Господи, как медленно они приходили в себя, ворочались, шевелили онемелыми конечностями, протирали осоловелые глазенки, охали, вздыхали, крякали.
— Бегите скорее за пивом! — закричала я. Но меня опять никто не услышал.
— Подъем, падлы, подъем! — что было мочи рявкнула я…
С большим трудом я поднялась с раскладушки. Раскладушка резко заскрипела, и несколько чумных голов с ужасом покосились на эти скрипы. Охая и вздыхая, я пересекла комнату, приблизилась к зеркалу и заглянула в него. Меня там не было. И я поняла все. Мой приговор был окончательный и обжалованию не подлежал. За мою гнусную жизнь, за безверие, злобу, отчаяние я обречена была впредь навсегда оставаться в этой гнусной комнате. Это был конец. Это был мой ад, возмездие, которое я заслужила ценой всей своей проклятой жизни. Я не верила в лучшие миры и получила то, что заслужила.
— И поделом!
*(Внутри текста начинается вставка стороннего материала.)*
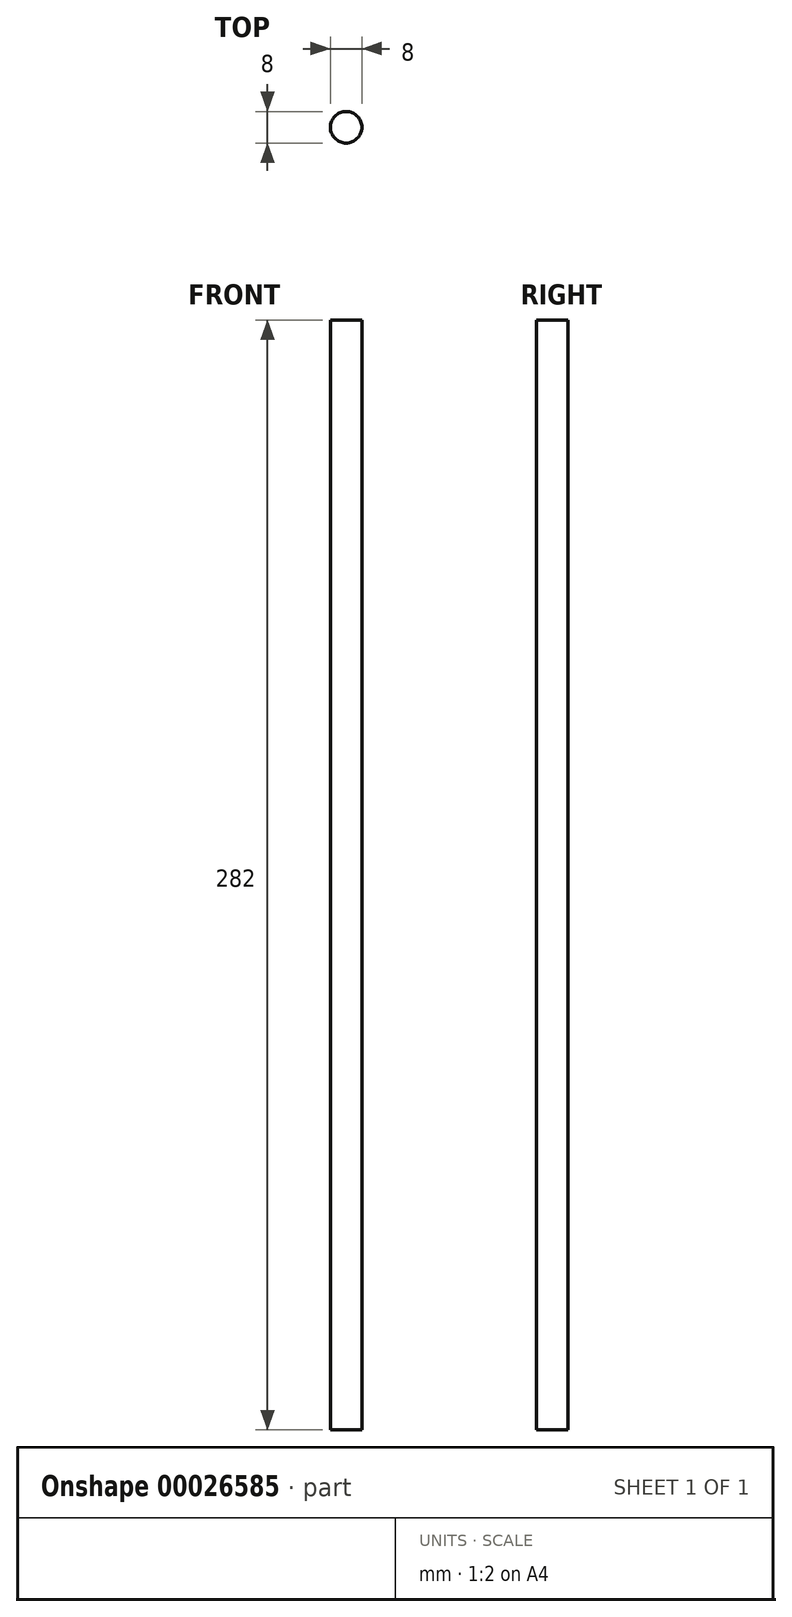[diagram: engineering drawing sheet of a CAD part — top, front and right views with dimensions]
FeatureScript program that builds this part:
annotation { "Feature Type Name" : "Feature", "Feature Type Description" : "" }
export const myFeature = defineFeature(function(context is Context, id is Id, definition is map)
    precondition{}
    {
        {
            var Q0;
            Q0=qCreatedBy(makeId("Top.planeOp"),FACE);
            var sketch = newSketch(context, id + "F0", { "sketchPlane" : qUnion([Q0])});
            skCircle(sketch, "E0", {"center": v(0, 0) * mm, "radius": 4 * mm});
            skSolve(sketch);
        }
        {
            var Q0;
            Q0=qSketchRegion(id+"F0",true);
            extrude(context, id + "F1", {"entities" : qUnion([Q0]), "depth" : 282 * mm});
        }
    });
Поделом! — твердила я себе. — Каждому свое. — И все еще не верила, что это навсегда, навечно, как не верю до сих пор…
Но иногда меня разбирает хохот, и тогда я проявляюсь в зеркалах.
Сколько длился этот сон и сон ли это был? Только за этот промежуток времени передо мной прошла вся моя жизнь. Я охватила ее всю единым взглядом, как поле боя. Это и впрямь было поле боя, поле смерти, где если что и подавало признаки жизни — шевелилось, дышало или дергалось, — то это были судороги агонии. Словом, все вокруг была одна падаль — пища для стервятников.